[Intel-gfx] [PATCH 2/6] drm/i915: Fix bw atomic check when switching between SAGV vs. no SAGV

Tue Feb 15 16:33:42 UTC 2022

On Tue, Feb 15, 2022 at 01:26:50PM +0200, Ville Syrjälä wrote:
> On Tue, Feb 15, 2022 at 01:02:48PM +0200, Lisovskiy, Stanislav wrote:
> > On Tue, Feb 15, 2022 at 12:10:19PM +0200, Ville Syrjälä wrote:
> > > On Tue, Feb 15, 2022 at 10:59:57AM +0200, Lisovskiy, Stanislav wrote:
> > > > On Mon, Feb 14, 2022 at 10:26:39PM +0200, Ville Syrjälä wrote:
> > > > > On Mon, Feb 14, 2022 at 07:03:05PM +0200, Lisovskiy, Stanislav wrote:
> > > > > > On Mon, Feb 14, 2022 at 12:24:57PM +0200, Ville Syrjälä wrote:
> > > > > > > On Mon, Feb 14, 2022 at 12:05:36PM +0200, Lisovskiy, Stanislav wrote:
> > > > > > > > On Mon, Feb 14, 2022 at 11:18:07AM +0200, Ville Syrjala wrote:
> > > > > > > > > From: Ville Syrjälä <ville.syrjala at linux.intel.com>
> > > > > > > > > 
> > > > > > > > > If the only thing that is changing is SAGV vs. no SAGV but
> > > > > > > > > the number of active planes and the total data rates end up
> > > > > > > > > unchanged we currently bail out of intel_bw_atomic_check()
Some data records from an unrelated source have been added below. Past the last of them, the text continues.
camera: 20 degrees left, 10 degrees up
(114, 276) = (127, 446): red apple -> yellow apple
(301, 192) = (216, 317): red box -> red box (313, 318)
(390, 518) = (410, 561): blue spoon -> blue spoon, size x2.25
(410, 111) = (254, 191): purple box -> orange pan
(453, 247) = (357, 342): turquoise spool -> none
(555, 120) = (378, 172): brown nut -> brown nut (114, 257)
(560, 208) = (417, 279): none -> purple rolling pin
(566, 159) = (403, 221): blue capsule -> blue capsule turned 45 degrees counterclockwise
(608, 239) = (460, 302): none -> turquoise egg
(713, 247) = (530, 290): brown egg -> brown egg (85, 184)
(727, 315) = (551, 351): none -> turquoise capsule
> > > > > > > > > early and forget to actually compute the new WGV point
> > > > > > > > > mask and thus won't actually enable/disable SAGV as requested.
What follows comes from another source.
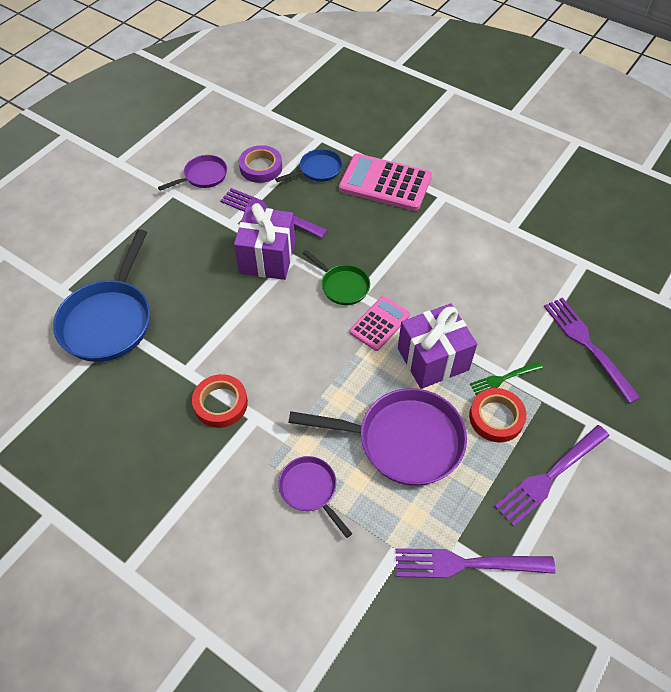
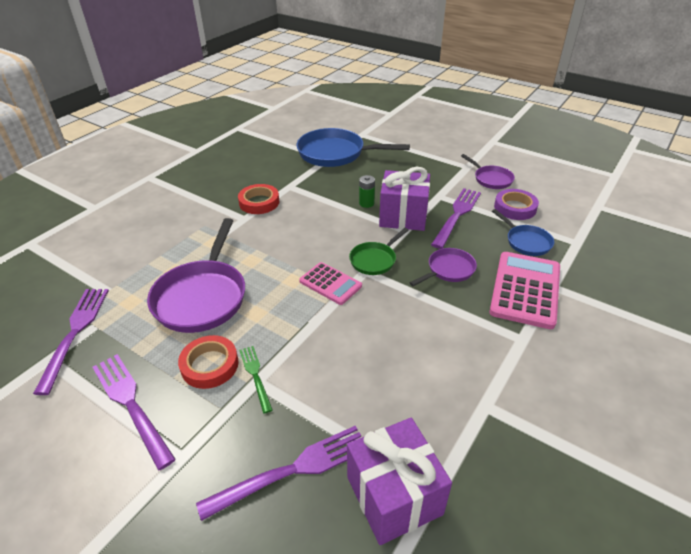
camera: 90 degrees right, 15 degrees down
(237, 289) = (366, 203): none -> green battery
(310, 490) = (175, 246): purple pan -> purple pan (448, 270)
(433, 359) = (286, 320): purple gift -> purple gift (394, 495)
> > > > > > > > > This ends up poorly if we end up running with SAGV enabled
> > > > > > > > > when we shouldn't. Usually ends up in underruns.
> > > > > > > > > To fix this let's go through the QGV point mask computation
> > > > > > > > > if anyone else already added the bw state for us.
> > > > > > > > 
> > > > > > > > Haven't been looking this in a while. Despite we have been
> > > > > > > > looking like few revisions together still some bugs :(
> > > > > > > > 
> > > > > > > > I thought SAGV vs No SAGV can't change if active planes 
> > > > > > > > or data rate didn't change? Because it means we probably
> > > > > > > > still have same ddb allocations, which means SAGV state
> > > > > > > > will just stay the same.
> > > > > > > 
> > > > > > > SAGV can change due to watermarks/ddb allocations. The easiest
> > > > > > > way to trip this up is to try to use the async flip wm0/ddb 
> > > > > > > optimization. That immediately forgets to turn off SAGV and
> > > > > > > we get underruns, whcih is how I noticed this. And I don't
> > > > > > > immediately see any easy proof that this couldn't also happen
> > > > > > > due to some other plane changes.
> > > > > > 
> > > > > > Thats the way it was initially implemented even before SAGV was added.
> > > > > 
> > > > > Yeah, it wasn't a problem as long as SAGV was not enabled.
> > > > > 
> > > > > > I think it can be dated back to the very first bw check was implemented.
> > > > > > 
> > > > > > commit c457d9cf256e942138a54a2e80349ee7fe20c391
> > > > > > Author: Ville Syrjälä <ville.syrjala at linux.intel.com>
> > > > > > Date:   Fri May 24 18:36:14 2019 +0300
> > > > > > 
> > > > > >     drm/i915: Make sure we have enough memory bandwidth on ICL
> > > > > > 
> > > > > > +int intel_bw_atomic_check(struct intel_atomic_state *state)
> > > > > > +{
> > > > > > +       struct drm_i915_private *dev_priv = to_i915(state->base.dev);
> > > > > > +       struct intel_crtc_state *new_crtc_state, *old_crtc_state;
> > > > > > +       struct intel_bw_state *bw_state = NULL;
> > > > > > +       unsigned int data_rate, max_data_rate;
> > > > > > +       unsigned int num_active_planes;
> > > > > > +       struct intel_crtc *crtc;
> > > > > > +       int i;
> > > > > > +
> > > > > > +       /* FIXME earlier gens need some checks too */
> > > > > > +       if (INTEL_GEN(dev_priv) < 11)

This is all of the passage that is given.